-- Work item --
For every record below, write out an exact copy.

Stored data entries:
+===+
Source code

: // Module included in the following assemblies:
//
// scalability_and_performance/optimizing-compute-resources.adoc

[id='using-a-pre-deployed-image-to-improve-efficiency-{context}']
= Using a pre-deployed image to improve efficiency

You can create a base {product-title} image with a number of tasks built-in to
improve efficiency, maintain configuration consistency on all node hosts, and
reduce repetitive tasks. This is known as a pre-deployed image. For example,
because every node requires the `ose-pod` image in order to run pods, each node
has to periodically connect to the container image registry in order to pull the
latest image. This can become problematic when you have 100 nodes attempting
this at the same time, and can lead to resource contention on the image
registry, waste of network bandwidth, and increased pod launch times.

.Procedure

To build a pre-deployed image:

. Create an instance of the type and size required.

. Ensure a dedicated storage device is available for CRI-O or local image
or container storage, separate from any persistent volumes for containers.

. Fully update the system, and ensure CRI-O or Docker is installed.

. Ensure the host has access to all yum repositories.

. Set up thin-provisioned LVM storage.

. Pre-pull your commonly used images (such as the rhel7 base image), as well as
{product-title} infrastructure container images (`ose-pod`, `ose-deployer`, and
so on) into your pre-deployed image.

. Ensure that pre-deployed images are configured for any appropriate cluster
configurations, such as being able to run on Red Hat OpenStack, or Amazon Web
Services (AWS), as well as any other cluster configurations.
+===+
-- Task output --
Source code

: // Module included in the following assemblies:
//
// scalability_and_performance/optimizing-compute-resources.adoc

[id='using-a-pre-deployed-image-to-improve-efficiency-{context}']
= Using a pre-deployed image to improve efficiency

You can create a base {product-title} image with a number of tasks built-in to
improve efficiency, maintain configuration consistency on all node hosts, and
reduce repetitive tasks. This is known as a pre-deployed image. For example,
because every node requires the `ose-pod` image in order to run pods, each node
has to periodically connect to the container image registry in order to pull the
latest image. This can become problematic when you have 100 nodes attempting
this at the same time, and can lead to resource contention on the image
registry, waste of network bandwidth, and increased pod launch times.

.Procedure

To build a pre-deployed image:

. Create an instance of the type and size required.

. Ensure a dedicated storage device is available for CRI-O or local image
or container storage, separate from any persistent volumes for containers.

. Fully update the system, and ensure CRI-O or Docker is installed.

. Ensure the host has access to all yum repositories.

. Set up thin-provisioned LVM storage.

. Pre-pull your commonly used images (such as the rhel7 base image), as well as
{product-title} infrastructure container images (`ose-pod`, `ose-deployer`, and
so on) into your pre-deployed image.

. Ensure that pre-deployed images are configured for any appropriate cluster
configurations, such as being able to run on Red Hat OpenStack, or Amazon Web
Services (AWS), as well as any other cluster configurations.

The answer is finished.